• Try it: Where a picture appears in the lines below, please omit it and copy every other part exactly.
::::::::
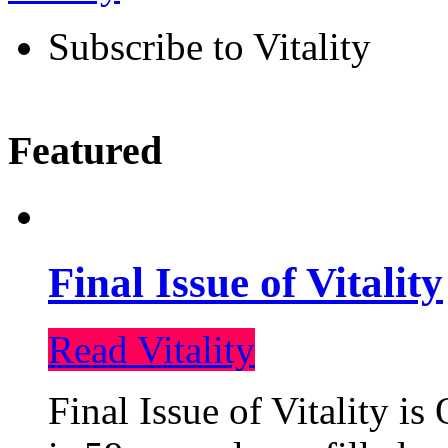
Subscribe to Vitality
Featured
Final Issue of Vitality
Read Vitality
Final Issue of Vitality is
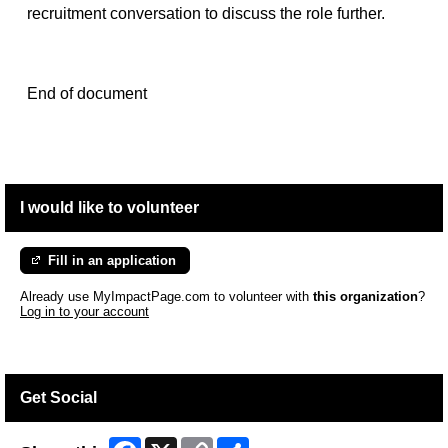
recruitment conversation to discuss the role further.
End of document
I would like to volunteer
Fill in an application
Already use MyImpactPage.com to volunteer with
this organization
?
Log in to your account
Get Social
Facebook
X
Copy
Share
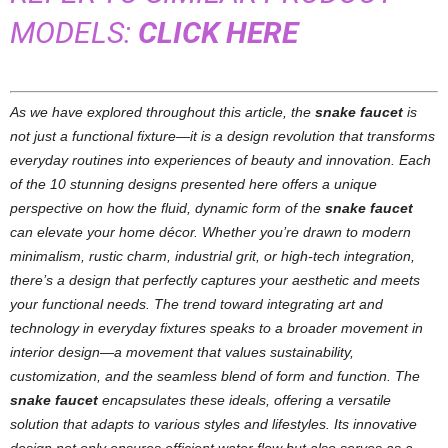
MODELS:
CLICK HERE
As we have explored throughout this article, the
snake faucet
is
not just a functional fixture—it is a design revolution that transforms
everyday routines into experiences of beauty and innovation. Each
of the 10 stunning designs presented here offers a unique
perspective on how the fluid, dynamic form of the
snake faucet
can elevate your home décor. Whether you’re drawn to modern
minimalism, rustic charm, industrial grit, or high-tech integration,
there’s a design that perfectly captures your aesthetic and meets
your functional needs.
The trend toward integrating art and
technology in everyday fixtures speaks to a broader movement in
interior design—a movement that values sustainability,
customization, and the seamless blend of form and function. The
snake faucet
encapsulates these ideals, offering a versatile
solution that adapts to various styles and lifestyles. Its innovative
::::::::
• Output below:
Subscribe to Vitality
Featured
Final Issue of Vitality
Read Vitality
Final Issue of Vitality is
recruitment conversation to discuss the role further.
End of document
I would like to volunteer
Fill in an application
Already use MyImpactPage.com to volunteer with
this organization
?
Log in to your account
Get Social
Facebook
X
Copy
Share
MODELS:
CLICK HERE
As we have explored throughout this article, the
snake faucet
is
not just a functional fixture—it is a design revolution that transforms
everyday routines into experiences of beauty and innovation. Each
of the 10 stunning designs presented here offers a unique
perspective on how the fluid, dynamic form of the
snake faucet
can elevate your home décor. Whether you’re drawn to modern
minimalism, rustic charm, industrial grit, or high-tech integration,
there’s a design that perfectly captures your aesthetic and meets
your functional needs.
The trend toward integrating art and
technology in everyday fixtures speaks to a broader movement in
interior design—a movement that values sustainability,
customization, and the seamless blend of form and function. The
snake faucet
encapsulates these ideals, offering a versatile
solution that adapts to various styles and lifestyles. Its innovative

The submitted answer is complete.